• Exploring antiquities: The land that is now Bulgaria was once part of the Roman Empire, and later Bulgaria was conquered by the Byzantine Empire and the Ottoman Empire. The ruins left behind by these civilizations still dot the countryside.
Just south of Sunny Beach is Nessebar, where we walked through Byzantine ruins of churches dating back as early as the fifth century surrounded by dramatic coastal views. After wandering through the open stone structures (the roofs generally weren’t preserved), we took a break at a cafe overlooking the sea.
On the way home from the seaside, we stopped in the city of Plovdiv, also known as Philipopolis in honor of Phillip II of Macedon, Alexander the Great’s father. The town’s steep cobblestone roads led to an ancient Roman amphitheater, built around the first century. The amphitheater is breathtaking, including statues missing arms and heads, and columns that reveal the modern city and Rhodope mountains rising behind it.
Even in Sofia, Roman ruins are on display in the subway tunnels, where they were discovered while excavating for the underground train.
• Phyllo and feta in every form: Bulgaria is a foodie heaven. The cuisine is heavily influenced by Greek and Turkish food (the countries border Bulgaria and each ruled over the region for centuries). There’s a lot of moussaka, stuffed peppers, feta cheese and thick yogurt.
One of the most common dishes is shopska salad, which consists of tomato, cucumbers, onion, peppers, parsley and feta cheese. Bulgarians like to say their tomatoes, cucumbers and cheese are better than any other, and one bite of shopska made me a believer.
Feta cheese is paired with phyllo dough in every imaginable configuration. Banitsa consists of dough and cheese rolled into a rope and coiled into a spiraling circle. This is served when visitors arrive and also on New Year’s Eve, when it becomes a kind of Bulgarian fortune cookie. The fortunes, and a coin symbolizing money, are nestled between the coils of dough.

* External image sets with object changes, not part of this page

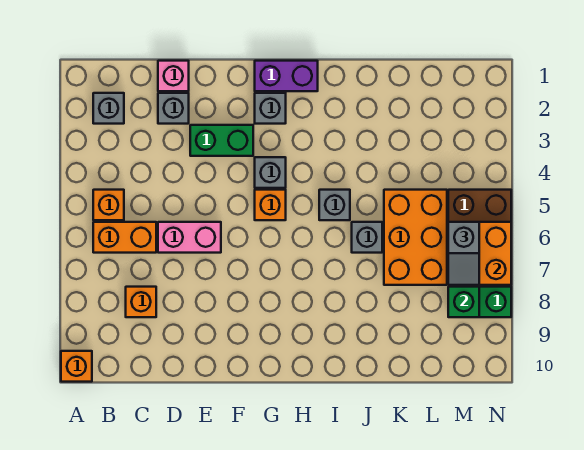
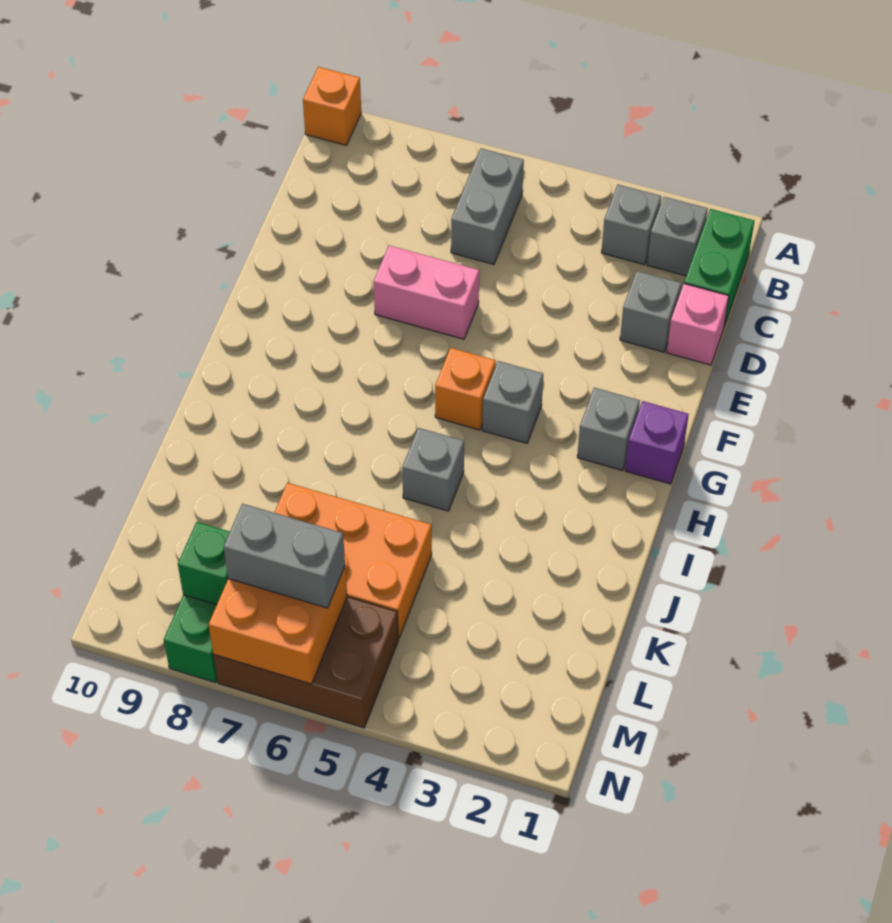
orange brick B5 level 1 -> none
orange brick B6:C6 level 1 -> grey brick B6:C6 level 1
orange brick C8 level 1 -> none
pink brick D6:E6 level 1 -> pink brick E6:E7 level 1
green brick E3:F3 level 1 -> green brick B1:C1 level 1
purple brick G1:H1 level 1 -> purple brick G1 level 1
grey brick J6 level 1 -> grey brick B3 level 1
grey slope M6:M7 level 3 top 6 -> grey brick M6:M7 level 3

One of my favorite treats — and souvenirs — is honey. It’s collected in the mountains and sold at roadside stands, often by women from the Pomak (European Muslim) minority. The honey comes in hues from light yellow to red to dark brown and the flavors differ according to what plants the bees were pollinating. Some have pine cones in the jar, others are chock full of walnuts. I sampled a pine tree honey that can only be described as tasting like music.
• Lost in translation: Bulgarians use the Cyrillic alphabet, which was created here in the Ninth century by the brothers Cyril and Methodius. The alphabet is so beloved that a national holiday celebrates the letters (May 24).
Most street signs are in both Bulgarian and English, and most restaurants have menus in English, sometimes with humorous translations. One restaurant offered “Dishevelled meat balls” and “Rice and green stuff.”
Communicating in English can be difficult. Although many well-educated Bulgarians speak English, some are more familiar with a British accent and had trouble understanding my American one. Outside of Sofia, English speakers are less common. Although most people have a general familiarity with English through TV and movies, they didn’t understand me much.
Complicating matters, when Bulgarians nod their head up and down, it means “No.” Shaking the head from side to side indicates “Yes.” You can imagine the confusion that ensues. My head is shaking (in the wrong direction) just thinking about it.